Они помолчали. Костер потрескивал и изредка стрелял во все стороны красными угольками.
— А что еще делают у костра? — спросил Помощник.
— Рассказывают всякие истории, смеются…
— А ты знаешь какие-нибудь истории, Знайка?
— Я знаю историю, а не истории.
— А разве история не состоит из всяких историй? — спросил, подумав, Помощник. — Из длинных и коротких, смешных и печальных?
— Костер, кажется, разогрел твой мозг, — заметил Знайка.
— Да, — Помощник потрогал лоб пальцем-градусником, — голова у меня и правда горячая. Ты считаешь, что мне вредно сидеть так близко от огня?
— Огонь есть огонь, — не очень понятно ответил Знайка и пробормотал про себя: — Кто знает, до чего ты еще додумаешься!..
До самого утра беседовали роботы в лесу у костра, потому что роботы не спят, — и мы не можем пересказать весь их разговор — это заняло бы слишком много места.

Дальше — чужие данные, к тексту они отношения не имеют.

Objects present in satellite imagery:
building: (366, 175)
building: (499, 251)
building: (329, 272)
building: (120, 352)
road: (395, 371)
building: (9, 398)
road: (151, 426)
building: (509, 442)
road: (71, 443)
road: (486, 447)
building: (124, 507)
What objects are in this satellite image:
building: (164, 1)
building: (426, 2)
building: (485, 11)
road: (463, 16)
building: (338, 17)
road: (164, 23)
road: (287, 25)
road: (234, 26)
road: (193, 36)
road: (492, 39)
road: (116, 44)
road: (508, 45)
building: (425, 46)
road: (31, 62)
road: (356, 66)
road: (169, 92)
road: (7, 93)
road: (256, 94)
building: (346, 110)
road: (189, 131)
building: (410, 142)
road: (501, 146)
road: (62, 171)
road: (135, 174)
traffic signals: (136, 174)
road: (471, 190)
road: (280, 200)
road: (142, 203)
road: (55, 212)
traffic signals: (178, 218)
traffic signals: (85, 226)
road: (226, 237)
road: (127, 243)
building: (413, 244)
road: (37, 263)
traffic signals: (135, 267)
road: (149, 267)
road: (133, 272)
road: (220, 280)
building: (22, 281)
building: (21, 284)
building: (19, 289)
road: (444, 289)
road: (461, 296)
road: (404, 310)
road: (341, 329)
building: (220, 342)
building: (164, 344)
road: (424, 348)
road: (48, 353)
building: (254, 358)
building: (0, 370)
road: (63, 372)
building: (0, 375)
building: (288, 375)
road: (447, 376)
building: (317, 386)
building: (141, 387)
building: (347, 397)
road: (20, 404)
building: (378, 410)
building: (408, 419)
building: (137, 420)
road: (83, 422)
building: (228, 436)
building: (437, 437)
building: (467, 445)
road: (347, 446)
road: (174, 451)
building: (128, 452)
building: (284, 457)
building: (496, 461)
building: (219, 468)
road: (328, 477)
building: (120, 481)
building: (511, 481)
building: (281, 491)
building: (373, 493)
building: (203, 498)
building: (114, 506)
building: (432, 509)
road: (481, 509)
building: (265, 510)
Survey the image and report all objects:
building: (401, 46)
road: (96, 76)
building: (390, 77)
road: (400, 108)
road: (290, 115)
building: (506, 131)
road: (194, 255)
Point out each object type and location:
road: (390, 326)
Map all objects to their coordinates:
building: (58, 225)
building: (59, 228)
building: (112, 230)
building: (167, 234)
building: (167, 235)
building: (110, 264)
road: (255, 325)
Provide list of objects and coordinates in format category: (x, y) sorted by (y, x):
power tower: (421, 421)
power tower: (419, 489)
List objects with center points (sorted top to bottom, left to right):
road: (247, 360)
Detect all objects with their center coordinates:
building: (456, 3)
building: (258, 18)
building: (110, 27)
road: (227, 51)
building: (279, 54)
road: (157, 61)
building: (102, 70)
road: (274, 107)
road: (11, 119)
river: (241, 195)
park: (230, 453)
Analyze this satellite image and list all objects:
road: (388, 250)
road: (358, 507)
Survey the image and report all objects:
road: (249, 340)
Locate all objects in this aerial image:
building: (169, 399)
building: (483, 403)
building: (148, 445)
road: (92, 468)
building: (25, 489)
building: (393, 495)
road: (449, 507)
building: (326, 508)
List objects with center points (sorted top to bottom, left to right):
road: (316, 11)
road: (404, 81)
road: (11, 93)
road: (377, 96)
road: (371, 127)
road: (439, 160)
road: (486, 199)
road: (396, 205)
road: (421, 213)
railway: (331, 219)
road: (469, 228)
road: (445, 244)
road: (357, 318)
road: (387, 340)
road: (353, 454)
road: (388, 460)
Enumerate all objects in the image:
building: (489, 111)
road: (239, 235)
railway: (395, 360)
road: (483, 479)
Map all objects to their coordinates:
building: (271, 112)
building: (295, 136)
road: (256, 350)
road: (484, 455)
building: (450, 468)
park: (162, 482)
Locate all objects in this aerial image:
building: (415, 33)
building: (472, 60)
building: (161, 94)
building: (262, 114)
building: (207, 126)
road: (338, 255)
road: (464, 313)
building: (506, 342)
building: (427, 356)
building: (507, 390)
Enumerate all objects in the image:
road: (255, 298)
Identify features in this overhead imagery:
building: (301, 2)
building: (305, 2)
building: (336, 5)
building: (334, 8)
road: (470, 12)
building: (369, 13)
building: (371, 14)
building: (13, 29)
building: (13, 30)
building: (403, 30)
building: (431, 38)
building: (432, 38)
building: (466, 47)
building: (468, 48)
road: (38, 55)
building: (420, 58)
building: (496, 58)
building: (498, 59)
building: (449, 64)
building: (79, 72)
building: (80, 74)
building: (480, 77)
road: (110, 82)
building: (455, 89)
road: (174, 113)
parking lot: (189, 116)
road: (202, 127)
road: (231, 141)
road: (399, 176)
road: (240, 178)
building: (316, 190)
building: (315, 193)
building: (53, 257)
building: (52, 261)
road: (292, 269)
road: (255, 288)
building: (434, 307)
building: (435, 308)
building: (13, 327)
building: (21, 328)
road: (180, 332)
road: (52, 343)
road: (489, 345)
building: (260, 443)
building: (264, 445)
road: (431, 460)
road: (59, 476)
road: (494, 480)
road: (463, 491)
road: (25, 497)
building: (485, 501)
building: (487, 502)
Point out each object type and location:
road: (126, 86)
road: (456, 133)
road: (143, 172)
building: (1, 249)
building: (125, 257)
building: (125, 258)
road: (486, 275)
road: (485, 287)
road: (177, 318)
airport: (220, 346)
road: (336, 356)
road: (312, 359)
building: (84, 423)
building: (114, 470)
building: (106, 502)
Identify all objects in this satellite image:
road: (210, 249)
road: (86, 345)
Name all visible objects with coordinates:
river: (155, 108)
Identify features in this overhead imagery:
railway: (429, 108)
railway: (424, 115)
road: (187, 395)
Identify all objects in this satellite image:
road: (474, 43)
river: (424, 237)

Когда рассвело и на шоссе снова было полно машин, Знайка и Помощник, проверив, окончательно ли погас костер, вышли из леса и пошагали в сторону Болотино.
ЧТО ТАКОЕ «КО-КО-КО»?
— Посмотри, Знайка! Это не деревня? — Помощник, глаза которого были зорче, замедлил шаг.
— Похоже, да. А вон, глянь-ка, комбайн. Мы можем спросить у комбайнера, как она называется.
Роботы спустились с дороги на луг с высокой травой и пошли навстречу комбайну-сенокосилке.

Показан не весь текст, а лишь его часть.